В первый год войны все, на что была способна китайская буржуазия, была чисто военного характера оборона. Ее сопротивление превратило японскую агрессию в дорогостоящую и затянувшуюся авантюру. В этом смысле, война велась даже неплохо. Но пока руководство военными действиями остается в руках буржуазии, велика возможность гнилого компромисса. Китайские капиталисты по-прежнему боялись массового движения сильнее японских бомбежек. Все их надежды были направлены на военную и политическую поддержку США. Американский капитал тоже готовился к неизбежному переделу Азии в свою пользу. Интересы миллионов азиатских трудящихся, естественно, находились за бортом этой большой игры.

Национальное освобождение Китая, таким образом, еще раз потребовало решительных действий масс при четкой политической программе, которая соединит вопрос национального освобождения с социальным освобождением. Только в этом случае народ мог мобилизоваться по-настоящему в антияпонской борьбе. Однажды Китайская Красная армия уже доказала, какой мощной силой в войне представляются поднявшиеся массы. Она (Красная армия) наверняка еще раз доказала бы это, если бы не отказалась от проведения аграрной реформы в деревне и политики классовой борьбы рабочих.

Умеренное экономическое возрождение 1935-1936 гг. только начинало стимулировать возрождение рабочего движения. Обрушившаяся война снова прервала этот процесс. Японская оккупационная власть систематически разрушала китайскую промышленность, уцелевшую от военных действий. Гоминдан больше чем когда бы то ни было проявил готовность «урезонить экстремизм» рабочего класса. В декабре 1937 г. по постановлению правительства все забастовочные действия во время войны были запрещены, нарушителям грозила смертная казнь. А что коммунисты? Коммунисты ...аплодировали этому решению. Ван Мин заявил прессе, что его партию «вполне устраивают предпринятые правительством меры для обеспечения победы».

Чем кончится эта война? Ее развитие, конечно, определяется множеством факторов, неизвестных заранее. Но один момент ясен: перспективы национального освобождения Китая зависят от того, насколько народные массы «устраивает» этот правящий режим (как он устраивает коммунистов) в условиях жестокой войны с империалистическим захватчиком.

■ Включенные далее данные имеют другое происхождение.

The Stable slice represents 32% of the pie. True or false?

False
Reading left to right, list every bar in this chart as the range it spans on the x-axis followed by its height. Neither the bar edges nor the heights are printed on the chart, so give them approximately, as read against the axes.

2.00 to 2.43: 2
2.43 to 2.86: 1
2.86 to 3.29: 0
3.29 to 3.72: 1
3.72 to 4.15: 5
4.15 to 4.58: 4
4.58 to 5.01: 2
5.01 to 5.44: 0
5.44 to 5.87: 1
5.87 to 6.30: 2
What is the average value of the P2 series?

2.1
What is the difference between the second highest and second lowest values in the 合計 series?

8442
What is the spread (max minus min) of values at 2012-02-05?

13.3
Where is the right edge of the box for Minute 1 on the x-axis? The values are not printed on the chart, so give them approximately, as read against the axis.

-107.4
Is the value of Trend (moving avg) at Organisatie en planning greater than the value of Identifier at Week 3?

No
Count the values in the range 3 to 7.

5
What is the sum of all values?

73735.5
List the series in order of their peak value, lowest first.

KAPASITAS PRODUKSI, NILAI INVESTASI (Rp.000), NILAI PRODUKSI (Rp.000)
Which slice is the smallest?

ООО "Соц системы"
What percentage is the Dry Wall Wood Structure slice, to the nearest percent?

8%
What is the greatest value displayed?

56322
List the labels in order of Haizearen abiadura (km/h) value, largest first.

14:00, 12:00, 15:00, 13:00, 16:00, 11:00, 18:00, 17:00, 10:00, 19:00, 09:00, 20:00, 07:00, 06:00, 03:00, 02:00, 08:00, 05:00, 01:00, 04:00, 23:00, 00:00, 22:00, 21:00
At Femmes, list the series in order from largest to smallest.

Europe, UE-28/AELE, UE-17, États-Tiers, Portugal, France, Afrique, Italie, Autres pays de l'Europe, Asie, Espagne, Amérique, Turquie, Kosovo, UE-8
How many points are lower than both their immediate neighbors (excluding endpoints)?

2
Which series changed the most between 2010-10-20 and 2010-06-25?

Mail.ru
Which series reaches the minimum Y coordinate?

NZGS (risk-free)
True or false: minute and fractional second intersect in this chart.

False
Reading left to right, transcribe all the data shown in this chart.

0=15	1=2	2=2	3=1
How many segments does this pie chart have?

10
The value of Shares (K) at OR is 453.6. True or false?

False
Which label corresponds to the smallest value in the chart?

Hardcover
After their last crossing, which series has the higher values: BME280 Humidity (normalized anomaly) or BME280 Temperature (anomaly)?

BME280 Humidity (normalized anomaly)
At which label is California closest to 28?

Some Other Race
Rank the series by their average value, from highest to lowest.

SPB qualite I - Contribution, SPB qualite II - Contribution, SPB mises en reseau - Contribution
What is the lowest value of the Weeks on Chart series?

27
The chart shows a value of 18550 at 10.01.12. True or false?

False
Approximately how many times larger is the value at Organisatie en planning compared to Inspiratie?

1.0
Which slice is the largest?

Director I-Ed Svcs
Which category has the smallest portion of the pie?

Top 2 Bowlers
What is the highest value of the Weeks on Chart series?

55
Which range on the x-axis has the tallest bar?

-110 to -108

Временный триумф японской армии совсем не значит, что эта победа не обернется полным разгромом. Международные империалисты готовятся к новому переделу мира. Капитал решает, когда и где начнется новая война. Угнетаемые массы Китая, Японии и всего мира решают, когда и как она закончится. В этом смысле «антияпонская война» (как ее в Китае принято называть) и итальянское вторжение в Эфиопию, а также Испанская война являются всего лишь эпизодами неких куда более грандиозных событий, приближающихся день ото дня.